Compito breve A
Nel testo su Firenze e Dante, chi era il padre di Dante e quale attività svolgeva?

Testo di riferimento
Nel Trecento Firenze è  una grande metropoli commerciale e finanziaria, che domina l’economia europea. Le banche fiorentine hanno filiali ovunque e gestiscono le enormi ricchezze cha da tutta Europa confluiscono nelle casse del papato, il fiorino o, come lo definisce lui stesso il maladetto fiore è il dollaro dell’epoca, l’attività mercantile e manifatturiera è all’apice.
Anche il padre di Dante, Alighiero di Bellincione, mai ricordato nell’opera del sommo poeta, era un usuraio, ma la differenza tra usuraio e banchiere è in realtà molto labile.
Ma Dante come giudica la sua città, da cui è stato esiliato pur essendo innocente? Malissimo. Firenze è la sede di Lucifero, è la città dove il male si manifesta con la massima evidenza, dove chi, come lui, fa politica per il bene comune e non per interessi personali viene cacciato.

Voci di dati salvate
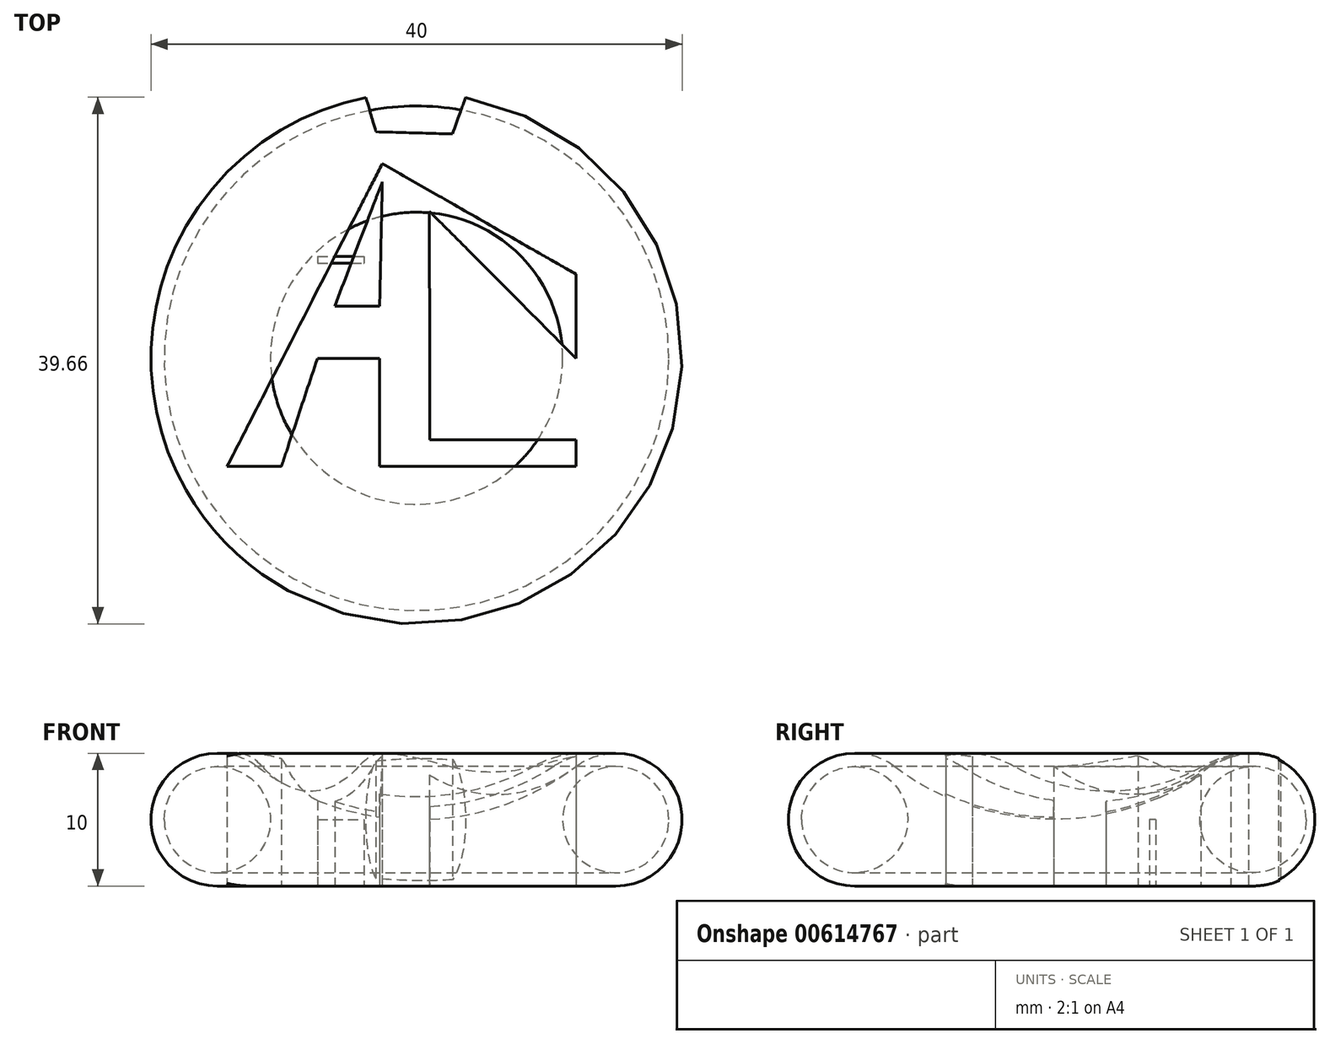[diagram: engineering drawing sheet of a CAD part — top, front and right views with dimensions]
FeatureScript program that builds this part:
annotation { "Feature Type Name" : "Feature", "Feature Type Description" : "" }
export const myFeature = defineFeature(function(context is Context, id is Id, definition is map)
    precondition{}
    {
        {
            var Q0;
            Q0=qCreatedBy(makeId("Front.planeOp"),FACE);
            var sketch = newSketch(context, id + "F0", { "sketchPlane" : qUnion([Q0])});
            skArc(sketch, "E0", {"start": v(-12, 9) * mm, "mid": v(-19.74, 6.58) * mm, "end": v(-15, 0) * mm});
            skArc(sketch, "E1", {"start": v(-12, 9) * mm, "mid": v(-6.32, 6.03) * mm, "end": v(0, 5) * mm});
            skLineSegment(sketch, "E2", {"start": v(0, 5) * mm, "end": v(0, 0) * mm});
            skLineSegment(sketch, "E3", {"start": v(0, 0) * mm, "end": v(-15, 0) * mm});
            skSolve(sketch);
        }
        {
            var Q0;
            Q0=makeQuery(id+"F0.imprint","IMPRINT",FACE,{"disambiguationData":[TD([[makeQuery(id+"F0.imprint","IMPRINT",EDGE,{"derivedFrom":sQuery(id+"F0.wireOp",EDGE,"E0")}),1.0]])]});
            var Q1;
            Q1=sQuery(id+"F0.wireOp",EDGE,"E2");
            revolve(context, id + "F1", {"entities" : qUnion([Q0]), "axis" : qUnion([Q1]), "revolveType" : RevolveType.FULL});
        }
        {
            var Q0;
            Q0=qCreatedBy(makeId("Top.planeOp"),FACE);
            var sketch = newSketch(context, id + "F2", { "sketchPlane" : qUnion([Q0])});
            skLineSegment(sketch, "E4", {"start": v(-2.58, -8.15) * mm, "end": v(4.1, -8.15) * mm});
            skLineSegment(sketch, "E5", {"start": v(4.1, -8.15) * mm, "end": v(12, -8.15) * mm});
            skLineSegment(sketch, "E6.right", {"start": v(12, 0) * mm, "end": v(12, 6.34) * mm});
            skLineSegment(sketch, "E7", {"start": v(12, 6.34) * mm, "end": v(-2.58, 14.66) * mm});
            skLineSegment(sketch, "E8.bottom", {"start": v(-10.18, -8.15) * mm, "end": v(-14.27, -8.15) * mm});
            skLineSegment(sketch, "E9", {"start": v(-14.27, -8.15) * mm, "end": v(-2.58, 14.66) * mm});
            skLineSegment(sketch, "E10", {"start": v(-10.18, -8.15) * mm, "end": v(-7.46, 0) * mm});
            skPoint(sketch, "E11.end.orphan", {"position": v(-2.48, 7.75) * mm});
            skLineSegment(sketch, "E12.bottom", {"start": v(-2.58, -8.15) * mm, "end": v(-2.78, -8.15) * mm});
            skLineSegment(sketch, "E12.right", {"start": v(-2.78, -8.15) * mm, "end": v(-2.78, 0) * mm});
            skPoint(sketch, "E12.top.end.orphan", {"position": v(-2.78, 14.66) * mm});
            skPoint(sketch, "E13.orphan", {"position": v(-6.38, 3.25) * mm});
            skPoint(sketch, "E14.end.orphan", {"position": v(4.7, 7.23) * mm});
            skLineSegment(sketch, "E15.bottom", {"start": v(4.1, -8.15) * mm, "end": v(3.9, -8.15) * mm});
            skPoint(sketch, "E16.start.orphan", {"position": v(-2.58, 3.25) * mm});
            skLineSegment(sketch, "E17.bottom", {"start": v(-2.58, -8.15) * mm, "end": v(4.12, -8.15) * mm});
            skLineSegment(sketch, "E18", {"start": v(12, -7.95) * mm, "end": v(12, -8.15) * mm});
            skLineSegment(sketch, "E19.bottom", {"start": v(-14.27, -8.15) * mm, "end": v(-10.18, -8.15) * mm});
            skLineSegment(sketch, "E19.top", {"start": v(-13.97, -7.95) * mm, "end": v(-10.31, -7.95) * mm});
            skPoint(sketch, "E19.left.end.orphan", {"position": v(-14.27, -7.95) * mm});
            skPoint(sketch, "E20.orphan", {"position": v(-10.38, -8.15) * mm});
            skPoint(sketch, "E21.orphan", {"position": v(-14.07, -8.15) * mm});
            skPoint(sketch, "E22.orphan", {"position": v(11.82, 6.44) * mm});
            skPoint(sketch, "E23.orphan", {"position": v(12, 6.14) * mm});
            skPoint(sketch, "E24.orphan", {"position": v(12, 0) * mm});
            skLineSegment(sketch, "E25", {"start": v(-2.58, 3.05) * mm, "end": v(-2.58, 3.25) * mm});
            skLineSegment(sketch, "E26.top", {"start": v(4.13, -6.15) * mm, "end": v(12, -6.15) * mm});
            skLineSegment(sketch, "E26.right", {"start": v(12, -8.15) * mm, "end": v(12, -6.15) * mm});
            skLineSegment(sketch, "E27", {"start": v(-6.16, 3.91) * mm, "end": v(-2.78, 3.91) * mm});
            skPoint(sketch, "E17.top.start.orphan", {"position": v(-2.58, -7.95) * mm});
            skLineSegment(sketch, "E28.bottom", {"start": v(4.1, -8.15) * mm, "end": v(2.1, -8.15) * mm});
            skPoint(sketch, "E29.orphan", {"position": v(4.1, 11.99) * mm});
            skLineSegment(sketch, "E30", {"start": v(12, 0) * mm, "end": v(4.1, 7.94) * mm});
            skPoint(sketch, "E31.orphan", {"position": v(12, -0.2) * mm});
            skPoint(sketch, "E28.right.end.orphan", {"position": v(2.1, 11.99) * mm});
            skLineSegment(sketch, "E32", {"start": v(1, -6.15) * mm, "end": v(0.98, 7.94) * mm});
            skLineSegment(sketch, "E33", {"start": v(-7.46, 0) * mm, "end": v(-2.78, 0) * mm});
            skLineSegment(sketch, "E34", {"start": v(-6.16, 3.91) * mm, "end": v(-2.58, 13.3) * mm});
            skLineSegment(sketch, "E35", {"start": v(-2.58, 13.3) * mm, "end": v(-2.78, 3.91) * mm});
            skLineSegment(sketch, "E36", {"start": v(4.13, -6.15) * mm, "end": v(1, -6.15) * mm});
            skLineSegment(sketch, "E37", {"start": v(0.98, 7.94) * mm, "end": v(0.98, 11.06) * mm});
            skLineSegment(sketch, "E38", {"start": v(4.1, 7.94) * mm, "end": v(0.98, 11.06) * mm});
            skSolve(sketch);
        }
        {
            var Q0;
            Q0 = qSketchRegion(id + "F2", true);
            extrude(context, id + "F3", {"entities" : qUnion([Q0]), "operationType" : NewBodyOperationType.REMOVE, "depth" : 25 * mm, "offsetDistance" : 25 * mm});
        }
        {
            var Q0;
            Q0=qCreatedBy(makeId("Top.planeOp"),FACE);
            var sketch = newSketch(context, id + "F4", { "sketchPlane" : qUnion([Q0])});
            skCircle(sketch, "E39.cCircle", {"center": v(-0.06, 20.95) * mm, "radius": 3.97 * mm, "construction": true});
            skLineSegment(sketch, "E39.0", {"start": v(4.65, 22.33) * mm, "end": v(2.71, 16.9) * mm});
            skLineSegment(sketch, "E39.1", {"start": v(2.71, 16.9) * mm, "end": v(-3.05, 17.06) * mm});
            skLineSegment(sketch, "E39.2", {"start": v(-3.05, 17.06) * mm, "end": v(-4.68, 22.6) * mm});
            skLineSegment(sketch, "E39.3", {"start": v(-4.68, 22.6) * mm, "end": v(0.07, 25.85) * mm});
            skLineSegment(sketch, "E39.4", {"start": v(0.07, 25.85) * mm, "end": v(4.65, 22.33) * mm});
            skPoint(sketch, "E39.0.midPoint", {"position": v(3.68, 19.62) * mm});
            skSolve(sketch);
        }
        {
            var Q0;
            Q0 = qSketchRegion(id + "F4", true);
            extrude(context, id + "F5", {"entities" : qUnion([Q0]), "operationType" : NewBodyOperationType.REMOVE, "depth" : 25 * mm, "offsetDistance" : 25 * mm});
        }
        {
            var Q0;
            Q0=qCreatedBy(makeId("Front.planeOp"),FACE);
            var sketch = newSketch(context, id + "F6", { "sketchPlane" : qUnion([Q0])});
            skCircle(sketch, "E40", {"center": v(-15, 5) * mm, "radius": 4 * mm});
            skSolve(sketch);
        }
        {
            var Q0;
            Q0 = qSketchRegion(id + "F6", true);
            var Q1;
            Q1=makeQuery(id+"F5HIMYaS0rjiIXQ_1.4.F5.boolean.opBoolean","COPY",FACE,{"derivedFrom":makeQuery(id+"F5HIMYaS0rjiIXQ_1.4.F5.opExtrude","SWEPT_FACE",FACE,{"disambiguationData":[OSD([sQuery(id+"F4.wireOp",EDGE,"E39.1")])]})});
            var Q2;
            Q2=sQuery(id+"F0.wireOp",EDGE,"E2");
            revolve(context, id + "F7", {"entities" : qUnion([Q0, Q1]), "axis" : qUnion([Q2]), "revolveType" : RevolveType.FULL});
        }
        {
            var Q0;
            Q0=qCreatedBy(makeId("Top.planeOp"),FACE);
            var sketch = newSketch(context, id + "F8", { "sketchPlane" : qUnion([Q0])});
            skLineSegment(sketch, "E41.bottom", {"start": v(-7.45, 7.68) * mm, "end": v(-3.95, 7.68) * mm});
            skLineSegment(sketch, "E41.top", {"start": v(-7.45, 7.18) * mm, "end": v(-3.95, 7.18) * mm});
            skLineSegment(sketch, "E41.left", {"start": v(-7.45, 7.68) * mm, "end": v(-7.45, 7.18) * mm});
            skLineSegment(sketch, "E41.right", {"start": v(-3.95, 7.68) * mm, "end": v(-3.95, 7.18) * mm});
            skSolve(sketch);
        }
        {
            var Q0;
            Q0 = qSketchRegion(id + "F8", true);
            extrude(context, id + "F9", {"entities" : qUnion([Q0]), "depth" : 5 * mm, "offsetDistance" : 25 * mm});
        }
    });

Compito breve B
Individua e copia ogni riga delle voci che contiene la stringa "qUnion", distinguendo tra maiuscole e minuscole.

Risposta scritta A
Alighiero di Bellincione, un usuraio.

Risposta scritta B
            var sketch = newSketch(context, id + "F0", { "sketchPlane" : qUnion([Q0])});
            revolve(context, id + "F1", {"entities" : qUnion([Q0]), "axis" : qUnion([Q1]), "revolveType" : RevolveType.FULL});
            var sketch = newSketch(context, id + "F2", { "sketchPlane" : qUnion([Q0])});
            extrude(context, id + "F3", {"entities" : qUnion([Q0]), "operationType" : NewBodyOperationType.REMOVE, "depth" : 25 * mm, "offsetDistance" : 25 * mm});
            var sketch = newSketch(context, id + "F4", { "sketchPlane" : qUnion([Q0])});
            extrude(context, id + "F5", {"entities" : qUnion([Q0]), "operationType" : NewBodyOperationType.REMOVE, "depth" : 25 * mm, "offsetDistance" : 25 * mm});
            var sketch = newSketch(context, id + "F6", { "sketchPlane" : qUnion([Q0])});
            revolve(context, id + "F7", {"entities" : qUnion([Q0, Q1]), "axis" : qUnion([Q2]), "revolveType" : RevolveType.FULL});
            var sketch = newSketch(context, id + "F8", { "sketchPlane" : qUnion([Q0])});
            extrude(context, id + "F9", {"entities" : qUnion([Q0]), "depth" : 5 * mm, "offsetDistance" : 25 * mm});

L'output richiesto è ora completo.